Pertenece nuestro catedrático a otros parajes, si bien andaluces, algo más recios en el decir y menos eficientes en la industria de la alegría. Y aunque se esfuerza en usar los diminutivos de rigor a la hora de acercarse a un camarero con afán integrador (servesita, hamonsito, coquinitas de luho) no deja de notársele el esparto de donde procede. Nunca lo veremos de chirigotero derramarse.

Iba mi altocargo con otro colega suyo que también ha sido altocargo con mucho abundamiento a comer con el catedrático de nuestra reseña en un agradable restaurante que el código deontológico me impide publicitar. Como quiera que el catedrático también tuvo sus años de altocarguismo, entre los tres fluye ese lenguaje de códigos y sobreentendidos entre los que tienen el culo pelado de despachos y de preguntas tales ¿habré prevaricado yo también sin darme cuenta e incluso a sabiendas? La puta pregunta que el alayismo ha incoculado en las duermevelas desde Escuredo presidente.
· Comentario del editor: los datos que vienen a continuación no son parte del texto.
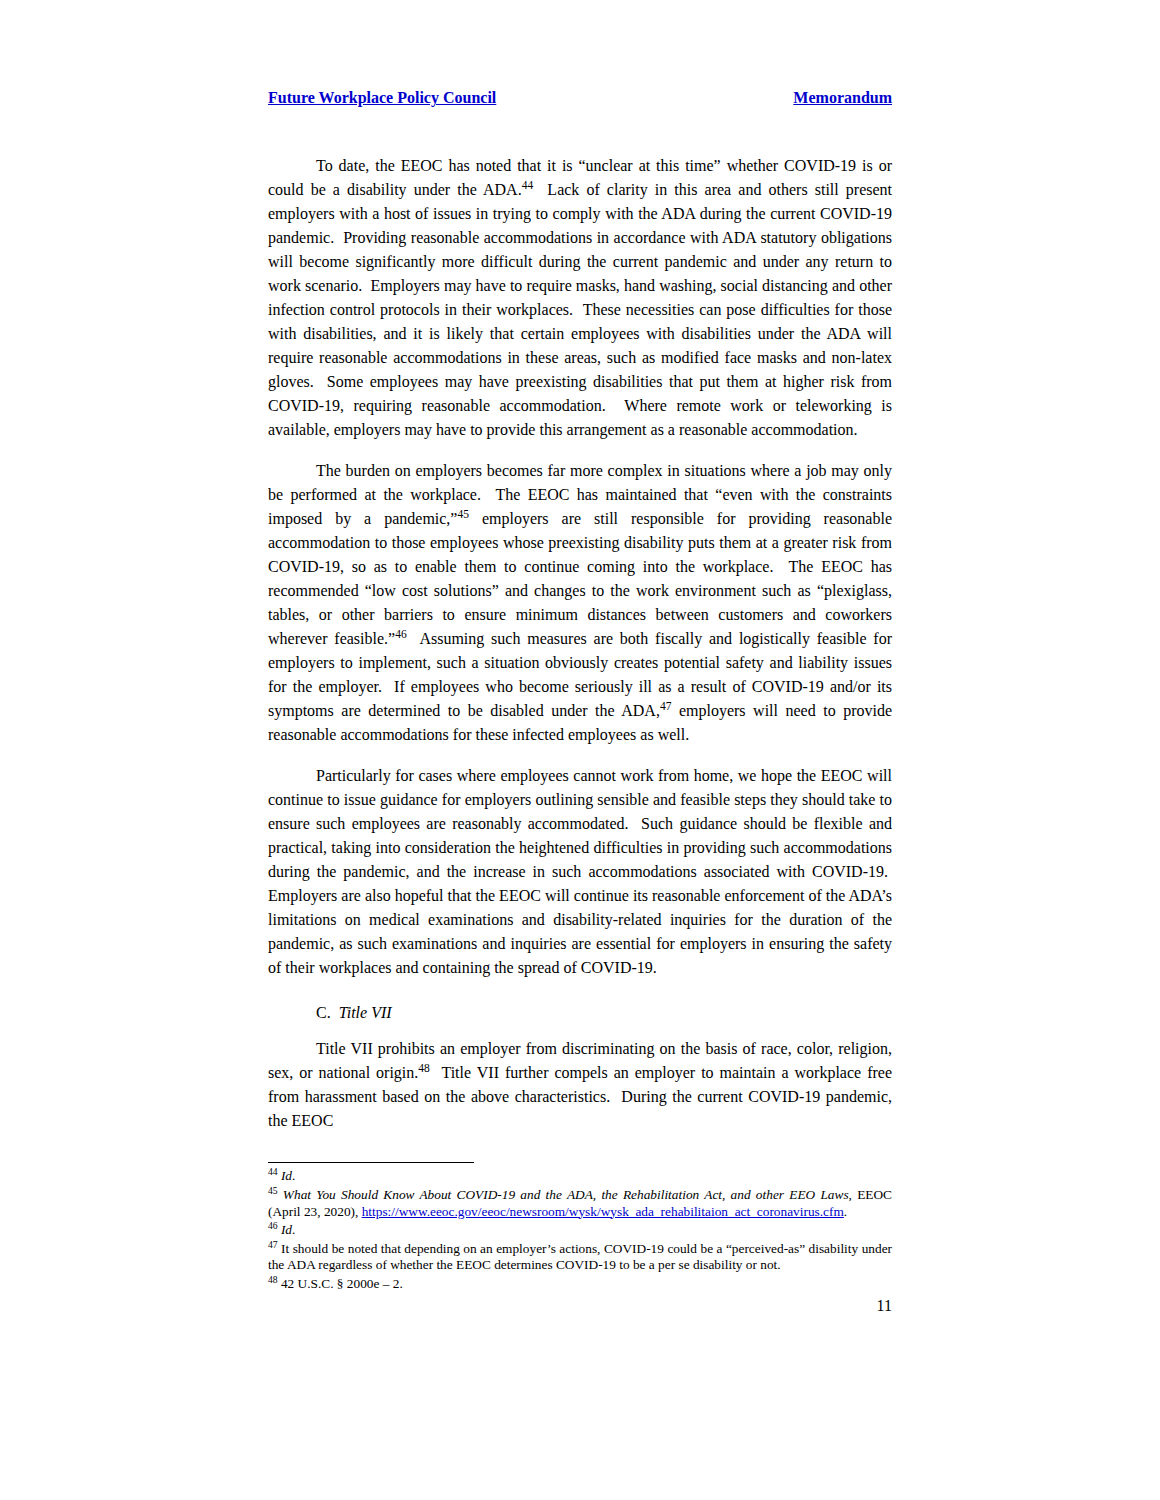Future Workplace Policy Council Memorandum
To date, the EEOC has noted that it is “unclear at this time” whether COVID-19 is or could be a disability under the ADA.44 Lack of clarity in this area and others still present employers with a host of issues in trying to comply with the ADA during the current COVID-19 pandemic. Providing reasonable accommodations in accordance with ADA statutory obligations will become significantly more difficult during the current pandemic and under any return to work scenario. Employers may have to require masks, hand washing, social distancing and other infection control protocols in their workplaces. These necessities can pose difficulties for those with disabilities, and it is likely that certain employees with disabilities under the ADA will require reasonable accommodations in these areas, such as modified face masks and non-latex gloves. Some employees may have preexisting disabilities that put them at higher risk from COVID-19, requiring reasonable accommodation. Where remote work or teleworking is available, employers may have to provide this arrangement as a reasonable accommodation.
The burden on employers becomes far more complex in situations where a job may only be performed at the workplace. The EEOC has maintained that “even with the constraints imposed by a pandemic,”45 employers are still responsible for providing reasonable accommodation to those employees whose preexisting disability puts them at a greater risk from COVID-19, so as to enable them to continue coming into the workplace. The EEOC has recommended “low cost solutions” and changes to the work environment such as “plexiglass, tables, or other barriers to ensure minimum distances between customers and coworkers wherever feasible.”46 Assuming such measures are both fiscally and logistically feasible for employers to implement, such a situation obviously creates potential safety and liability issues for the employer. If employees who become seriously ill as a result of COVID-19 and/or its symptoms are determined to be disabled under the ADA,47 employers will need to provide reasonable accommodations for these infected employees as well.
Particularly for cases where employees cannot work from home, we hope the EEOC will continue to issue guidance for employers outlining sensible and feasible steps they should take to ensure such employees are reasonably accommodated. Such guidance should be flexible and practical, taking into consideration the heightened difficulties in providing such accommodations during the pandemic, and the increase in such accommodations associated with COVID-19. Employers are also hopeful that the EEOC will continue its reasonable enforcement of the ADA’s limitations on medical examinations and disability-related inquiries for the duration of the pandemic, as such examinations and inquiries are essential for employers in ensuring the safety of their workplaces and containing the spread of COVID-19.
C. Title VII
Title VII prohibits an employer from discriminating on the basis of race, color, religion, sex, or national origin.48 Title VII further compels an employer to maintain a workplace free from harassment based on the above characteristics. During the current COVID-19 pandemic, the EEOC
44 Id.
45 What You Should Know About COVID-19 and the ADA, the Rehabilitation Act, and other EEO Laws, EEOC (April 23, 2020), https://www.eeoc.gov/eeoc/newsroom/wysk/wysk_ada_rehabilitaion_act_coronavirus.cfm.
46 Id.
47 It should be noted that depending on an employer’s actions, COVID-19 could be a “perceived-as” disability under the ADA regardless of whether the EEOC determines COVID-19 to be a per se disability or not.
48 42 U.S.C. § 2000e – 2.
11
Repasado si deshielo o si teatro de la sultana Susana y el guapo Sánchez, si la tediosa cuestión catalana, si el desvarío interminable de Zoido, empeñado en despeñarse (más), si la (in) consistencia de la irrupción de Ciudadanos en las encuestas, llegado el café, el macalan, el witelabel con agua con gas y el gin sin mariconerías, agotado el orden del día, el catedrático reclamó atención y palabra.

Pues que he estado hace un rato, vino a decir, donde una empresa pública para rematar unos asuntillos y después de que me desviaran de un departamento a otro departamento y a otro departamento me atendió un señor muy amablemente que me dijo que él no era sino otro que estaba unas mesas más allá el que tenía que atender mi cuita. Reinaba allí, vino a decir, un ambiente muy agradable, una sala muy bien iluminada y una temperatura ideal, un recogido silencio, unas diez o doce personas de ambos sexos, todos mirando muy fijamente a su ordenador. Total que llego a donde el señor al que correspondía mi requerimiento y el hombre me escuchó con notable interés. Cuando terminé de explicarle, el diligente trabajador me contestó: eso mismo que me ha dicho usted, me lo escribe en un correo electrónico y me lo manda usted mañana. ¿Y ya que está uno aquí, ya que uno ha venido, vino a decir que le dijo el catedrático al funcionario, no podríamos resolverlo ya?. Y me dijo que no, que por email y buenos días. Total que me di la vuelta y pensé para mis adentros que en este país Larra no morirá jamás y que el vuelva usted mañana es nuestro perpetuo.

Entiendo tu perplejidad, pero me parece muy injusta y severa tu regresión hasta Larra y el romanticismo, dice mi altocargo que le dijo al catedrático. Nos pasamos la vida pidiendo la digitalización de los trámites y cundo ésta llega, lejos de alborozarnos, seguimos con la queja y el pesimismo. Somos los usuarios los que repetimos curso de analfabetismo, papel y sello.

Nuestro admirable funcionario no hizo más que cumplir con su obligación: indicarte el camino de la verdad revelada. Es más, lo que has visto en esas dependencias limpias, bien caldeadas y con gente amable y educada de quince pagas al año de dos mil euros netos más posibles bonus, es el ideal de la socialdemocracia universal. Sólo que todavía no se puede extender al total del mundo obrero, famélica legión, y sólo se aplica, con gran éxito para el personal concernido, en las empresas públicas.

--La verdad es que visto así, reconoció noblemente el catedrático, por cierto, de Sociología.

--Si es que nos quejamos por quejarnos, coño, remató mi altocargo saboreando su withelabel y pensando que al gran Willy Brandt que en paz descanse, se la habrían caído tres lágrimas.